None of the conjugates elicited a significant GM rise in antibodies to the heterologous carrier protein (not shown).
None of the vaccinees developed fever within 48 h of injection, and local reactions were minor and infrequent; no volunteer missed a day of work or of school because of the vaccination.
We cannot explain the episode of shortness of breath and urticaria in one vaccinee 2 days after injection of S. sonnei-CRM9; she responded quickly to an injection of corticosteroid. The vaccinee had not experienced such a reaction following other vaccinations and has remained well since that episode. Her pre and postimmunization antibody levels were not unique. A serologically documented asymptomatic CMV infection provides an explanation for the transient rise in liver enzymes in a recipient of S. sonnei-rEPAsucc.
The safety and immunogenicity of our Shigella conjugates in U.S. Army and IDF recruits and in 4- to 7-year-old Israelis have been reported elsewhere (4, 12, 15, 57). The safety of our O-SP conjugates for Salmonella paratyphi A, Vibrio cholerae O1, and Escherichia coli O157 has been documented elsewhere (29, 38, 39).

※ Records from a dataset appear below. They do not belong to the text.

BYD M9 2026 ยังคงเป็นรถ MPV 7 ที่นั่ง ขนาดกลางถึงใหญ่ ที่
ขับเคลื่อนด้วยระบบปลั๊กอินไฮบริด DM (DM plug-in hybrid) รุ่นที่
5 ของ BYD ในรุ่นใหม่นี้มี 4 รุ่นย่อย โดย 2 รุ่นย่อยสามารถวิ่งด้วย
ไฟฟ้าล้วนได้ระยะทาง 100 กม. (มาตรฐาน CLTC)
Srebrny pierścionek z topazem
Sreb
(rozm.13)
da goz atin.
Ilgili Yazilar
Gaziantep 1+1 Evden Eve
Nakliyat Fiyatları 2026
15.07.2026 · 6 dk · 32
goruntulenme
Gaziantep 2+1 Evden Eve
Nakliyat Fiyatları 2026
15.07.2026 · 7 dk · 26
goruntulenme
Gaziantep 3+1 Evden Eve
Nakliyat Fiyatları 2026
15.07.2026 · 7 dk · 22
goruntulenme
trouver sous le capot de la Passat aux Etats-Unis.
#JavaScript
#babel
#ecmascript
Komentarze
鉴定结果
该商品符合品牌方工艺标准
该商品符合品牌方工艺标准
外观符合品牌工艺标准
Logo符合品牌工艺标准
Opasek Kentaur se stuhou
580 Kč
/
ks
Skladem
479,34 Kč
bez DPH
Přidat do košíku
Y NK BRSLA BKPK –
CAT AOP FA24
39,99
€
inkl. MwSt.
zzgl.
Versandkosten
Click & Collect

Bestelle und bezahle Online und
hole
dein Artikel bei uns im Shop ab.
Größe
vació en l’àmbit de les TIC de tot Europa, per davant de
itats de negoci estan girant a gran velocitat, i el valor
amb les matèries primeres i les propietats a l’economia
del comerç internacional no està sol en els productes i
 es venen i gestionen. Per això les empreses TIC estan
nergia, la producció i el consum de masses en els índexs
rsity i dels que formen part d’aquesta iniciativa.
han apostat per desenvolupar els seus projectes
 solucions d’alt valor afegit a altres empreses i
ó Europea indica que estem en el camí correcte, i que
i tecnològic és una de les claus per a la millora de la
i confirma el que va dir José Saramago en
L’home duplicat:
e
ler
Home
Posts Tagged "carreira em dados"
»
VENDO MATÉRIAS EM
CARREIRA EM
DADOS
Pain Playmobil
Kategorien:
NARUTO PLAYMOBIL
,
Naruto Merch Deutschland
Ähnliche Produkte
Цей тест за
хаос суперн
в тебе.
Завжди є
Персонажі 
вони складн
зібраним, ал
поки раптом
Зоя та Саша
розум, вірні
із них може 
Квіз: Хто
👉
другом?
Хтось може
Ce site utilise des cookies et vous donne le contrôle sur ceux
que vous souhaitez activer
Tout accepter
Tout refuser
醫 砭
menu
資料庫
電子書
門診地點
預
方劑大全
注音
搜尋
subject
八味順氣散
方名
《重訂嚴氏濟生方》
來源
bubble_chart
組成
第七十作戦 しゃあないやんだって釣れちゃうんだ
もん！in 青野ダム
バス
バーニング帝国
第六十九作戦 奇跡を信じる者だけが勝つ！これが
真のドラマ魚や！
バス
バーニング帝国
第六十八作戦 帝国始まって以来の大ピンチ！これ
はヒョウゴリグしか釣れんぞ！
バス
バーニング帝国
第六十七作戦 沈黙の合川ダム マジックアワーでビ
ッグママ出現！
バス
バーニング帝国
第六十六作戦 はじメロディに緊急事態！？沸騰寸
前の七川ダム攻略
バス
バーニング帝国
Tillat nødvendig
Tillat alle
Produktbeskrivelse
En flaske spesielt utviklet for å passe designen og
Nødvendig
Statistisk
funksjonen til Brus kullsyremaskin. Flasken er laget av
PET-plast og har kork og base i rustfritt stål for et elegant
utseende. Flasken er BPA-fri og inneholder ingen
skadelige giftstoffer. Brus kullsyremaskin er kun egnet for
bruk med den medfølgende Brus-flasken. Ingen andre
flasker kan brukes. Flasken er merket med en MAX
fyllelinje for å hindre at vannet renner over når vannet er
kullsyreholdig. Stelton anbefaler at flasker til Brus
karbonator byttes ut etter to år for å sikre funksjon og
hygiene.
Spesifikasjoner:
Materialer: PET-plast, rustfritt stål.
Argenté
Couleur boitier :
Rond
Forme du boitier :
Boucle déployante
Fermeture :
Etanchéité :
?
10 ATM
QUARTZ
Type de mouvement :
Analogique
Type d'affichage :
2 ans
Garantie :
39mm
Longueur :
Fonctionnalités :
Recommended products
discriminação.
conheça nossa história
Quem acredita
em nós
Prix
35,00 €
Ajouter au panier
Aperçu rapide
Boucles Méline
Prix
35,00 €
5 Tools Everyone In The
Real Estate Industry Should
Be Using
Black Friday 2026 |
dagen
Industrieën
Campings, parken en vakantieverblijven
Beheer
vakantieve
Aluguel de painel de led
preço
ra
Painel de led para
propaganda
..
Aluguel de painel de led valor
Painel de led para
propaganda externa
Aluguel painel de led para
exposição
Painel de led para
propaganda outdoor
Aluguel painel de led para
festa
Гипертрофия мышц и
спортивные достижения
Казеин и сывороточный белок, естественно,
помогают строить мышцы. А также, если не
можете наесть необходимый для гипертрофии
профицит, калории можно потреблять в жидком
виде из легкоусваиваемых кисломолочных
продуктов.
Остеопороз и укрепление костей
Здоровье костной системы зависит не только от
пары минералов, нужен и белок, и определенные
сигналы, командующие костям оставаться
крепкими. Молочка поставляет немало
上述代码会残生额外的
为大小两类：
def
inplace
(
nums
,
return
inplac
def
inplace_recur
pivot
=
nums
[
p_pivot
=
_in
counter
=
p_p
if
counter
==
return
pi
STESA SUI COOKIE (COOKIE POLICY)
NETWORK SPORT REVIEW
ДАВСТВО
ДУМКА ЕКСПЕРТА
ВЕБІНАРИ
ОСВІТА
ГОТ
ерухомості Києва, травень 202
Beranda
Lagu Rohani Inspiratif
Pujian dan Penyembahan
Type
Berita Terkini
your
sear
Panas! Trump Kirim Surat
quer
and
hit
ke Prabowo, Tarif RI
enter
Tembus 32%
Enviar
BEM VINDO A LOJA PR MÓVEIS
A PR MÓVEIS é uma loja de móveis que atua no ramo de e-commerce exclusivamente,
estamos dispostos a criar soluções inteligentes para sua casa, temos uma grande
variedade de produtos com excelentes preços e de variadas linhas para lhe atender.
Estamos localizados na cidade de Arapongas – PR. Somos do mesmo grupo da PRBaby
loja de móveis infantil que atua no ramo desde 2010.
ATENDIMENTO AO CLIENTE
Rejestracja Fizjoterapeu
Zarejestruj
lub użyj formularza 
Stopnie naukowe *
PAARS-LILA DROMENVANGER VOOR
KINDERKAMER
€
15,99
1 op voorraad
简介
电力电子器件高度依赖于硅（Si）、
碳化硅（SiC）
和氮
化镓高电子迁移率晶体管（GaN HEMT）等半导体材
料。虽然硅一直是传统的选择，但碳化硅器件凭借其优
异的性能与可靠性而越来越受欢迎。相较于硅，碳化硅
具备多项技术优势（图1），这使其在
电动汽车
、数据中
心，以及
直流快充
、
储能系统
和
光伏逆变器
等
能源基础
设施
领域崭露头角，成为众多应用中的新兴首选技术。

Reinjection of S. flexneri 2a O-SP conjugates induced a booster response in adults and in 4- to 7-year-old children not observed with other polysaccharide conjugates (4, 48, 57). Although it is not possible to compare the levels of the IgG anti-LPS in mass units, the differences in fold rises suggest that the O-SP of S. sonnei is more immunogenic than that of S. flexneri 2a. Another difference is that the IgG responses elicited by our O-SP conjugates persisted for at least 2 years, considerably longer than after disease (4, 12, 13, 20, 21, 37).
The immunogenicity of polysaccharide conjugates in mice or in human adults may not always predict their activity in infants or young children (1, 2). Our choice for the five conjugates was based on their immunogenicity in young outbred mice (41). The three S. sonnei O-SP conjugates, S. sonnei-CRM9, S. sonnei-CRM9succ, and S. sonnei-rEPAsucc, induced similar IgG anti-LPS responses in adults. We chose S. sonnei-CRM9 to evaluate in young children because it is the simplest of the three conjugates to synthesize. S. flexneri 2a containing rEPAsucc was the more immunogenic of the two conjugates and was chosen for study in young children.
Shigellosis induced a rise of anti-LPS of all three Ig isotypes; the increase in IgG anti-LPS is the highest and has the longest duration (11, 13, 20, 21, 37, 57). The magnitude of the anti-LPS response is related to the severity of symptoms, and anti-LPS levels of the three isotypes decline to those in acute-phase sera in less than 1 year (13, 39). This comparatively rapid decline of serum anti-LPS provides an explanation for the limited duration of disease-induced immunity (6, 18). The higher and longer-lasting levels of IgG anti-LPS suggest that our conjugates will induce a more complete and long-lasting immunity than shigellosis.
Finally, we reported preparation of highly immunogenic conjugates with synthetic saccharides corresponding to the O-SP of S. dysenteriae type 1 (45). Both the length and the density of the saccharide were related to the immunogenicity of the conjugate in mice (1, 2). The use of synthetic saccharides may permit the development of more immunogenic polysaccharide conjugates (48).
We gratefully acknowledge Sylvia Koo of the Immunology Service, Department of Laboratory Medicine, National Institutes of Health, for assay of CMV antibodies.